* [ASSIGNMENT]: Pick out each line below that contains the word "Portfólio", and copy those lines.

----- DATA UNDER STUDY

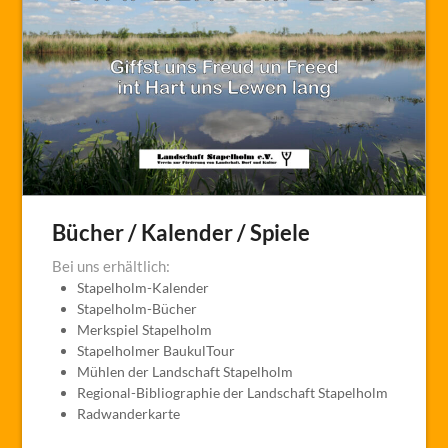
Bücher / Kalender / Spiele
Bei uns erhältlich:
Stapelholm-Kalender
Stapelholm-Bücher
Merkspiel Stapelholm
Stapelholmer BaukulTour
Mühlen der Landschaft Stapelholm
Regional-Bibliographie der Landschaft Stapelholm
Radwanderkarte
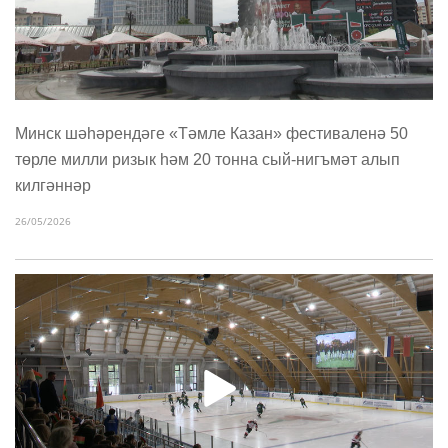
Минск шәһәрендәге «Тәмле Казан» фестиваленә 50
төрле милли ризык һәм 20 тонна сый-нигъмәт алып
килгәннәр
26/05/2026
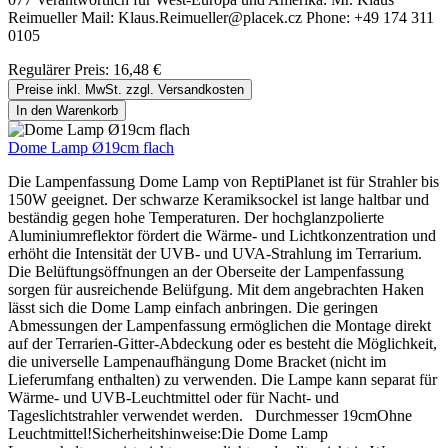
Reimueller Mail: Klaus.Reimueller@placek.cz Phone: +49 174 311
0105
Regulärer Preis:
16,48 €
Preise inkl. MwSt. zzgl. Versandkosten
In den Warenkorb
Dome Lamp Ø19cm flach
Die Lampenfassung Dome Lamp von ReptiPlanet ist für Strahler bis
150W geeignet. Der schwarze Keramiksockel ist lange haltbar und
beständig gegen hohe Temperaturen. Der hochglanzpolierte
Aluminiumreflektor fördert die Wärme- und Lichtkonzentration und
erhöht die Intensität der UVB- und UVA-Strahlung im Terrarium.
Die Belüftungsöffnungen an der Oberseite der Lampenfassung
sorgen für ausreichende Belüfgung. Mit dem angebrachten Haken
lässt sich die Dome Lamp einfach anbringen. Die geringen
Abmessungen der Lampenfassung ermöglichen die Montage direkt
auf der Terrarien-Gitter-Abdeckung oder es besteht die Möglichkeit,
die universelle Lampenaufhängung Dome Bracket (nicht im
Lieferumfang enthalten) zu verwenden. Die Lampe kann separat für
Wärme- und UVB-Leuchtmittel oder für Nacht- und
Tageslichtstrahler verwendet werden. Durchmesser 19cmOhne
Leuchtmittel!Sicherheitshinweise:Die Dome Lamp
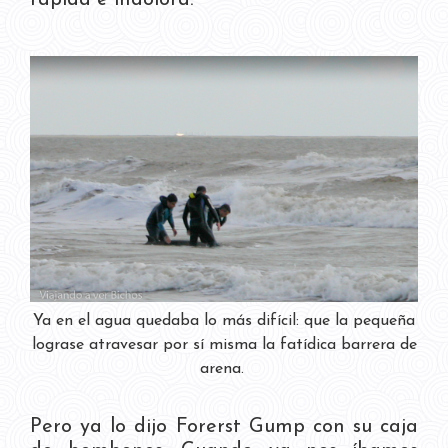
rápida e indolora.
Ya en el agua quedaba lo más difícil: que la pequeña
lograse atravesar por sí misma la fatídica barrera de
arena.
Pero ya lo dijo Forerst Gump con su caja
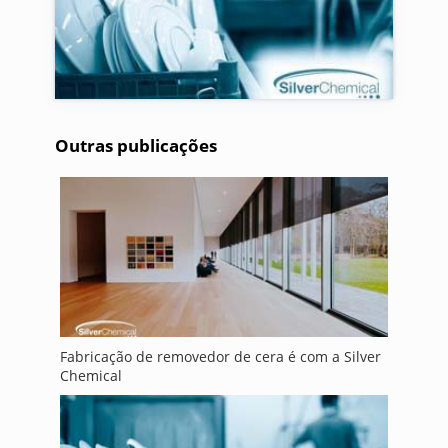
Outras publicações
Fabricação de removedor de cera é com a Silver
Chemical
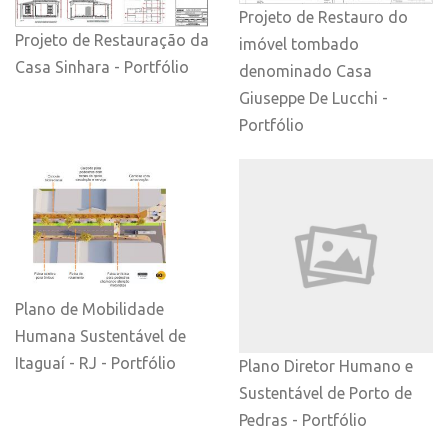
Projeto de Restauro do
Projeto de Restauração da
imóvel tombado
Casa Sinhara - Portfólio
denominado Casa
Giuseppe De Lucchi -
Portfólio
Plano de Mobilidade
Humana Sustentável de
Itaguaí - RJ - Portfólio
Plano Diretor Humano e
Sustentável de Porto de
Pedras - Portfólio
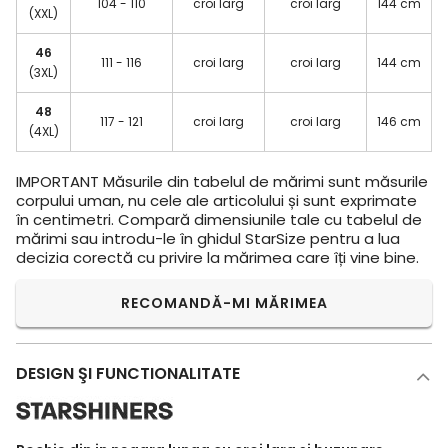
104 - 110
croi larg
croi larg
144 cm
(XXL)
46
111 - 116
croi larg
croi larg
144 cm
(3XL)
48
117 - 121
croi larg
croi larg
146 cm
(4XL)
IMPORTANT
Măsurile din tabelul de mărimi sunt măsurile
corpului uman, nu cele ale articolului și sunt exprimate
în centimetri. Compară dimensiunile tale cu tabelul de
mărimi sau introdu-le în ghidul StarSize pentru a lua
decizia corectă cu privire la mărimea care îți vine bine.
RECOMANDĂ-MI MĂRIMEA
DESIGN ŞI FUNCTIONALITATE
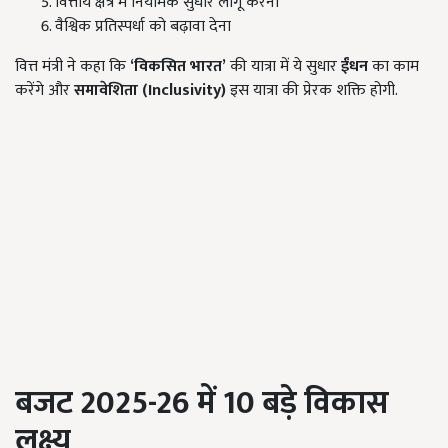
वित्तीय क्षेत्र में नियामक सुधार लागू करना
वैश्विक प्रतिस्पर्धा को बढ़ावा देना
वित्त मंत्री ने कहा कि
‘
विकसित भारत’
की यात्रा में ये सुधार
ईंधन
का काम
करेंगे और
समावेशिता (Inclusivity)
इस यात्रा की प्रेरक शक्ति होगी.
बजट 2025-26
में 10
बड़े विकास
लक्ष्य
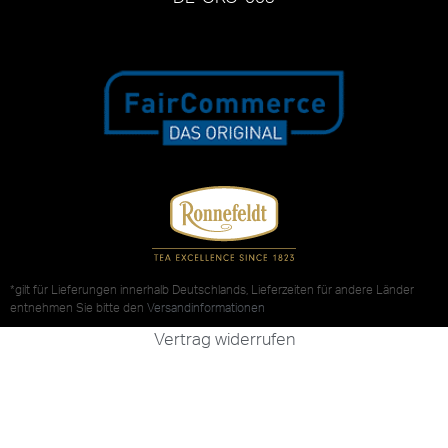
*gilt für Lieferungen innerhalb Deutschlands, Lieferzeiten für andere Länder
entnehmen Sie bitte den
Versandinformationen
Vertrag widerrufen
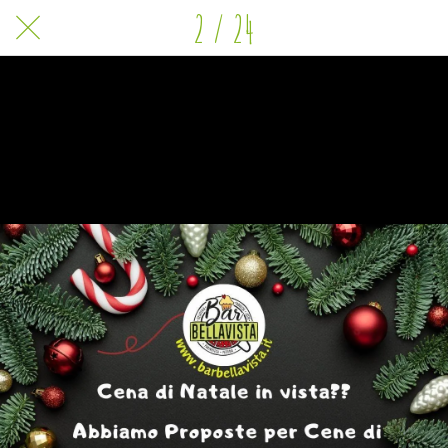
2 / 24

----------

* [EXPECTED OUTPUT]:
Casa Sinhara - Portfólio
Portfólio
Itaguaí - RJ - Portfólio
Pedras - Portfólio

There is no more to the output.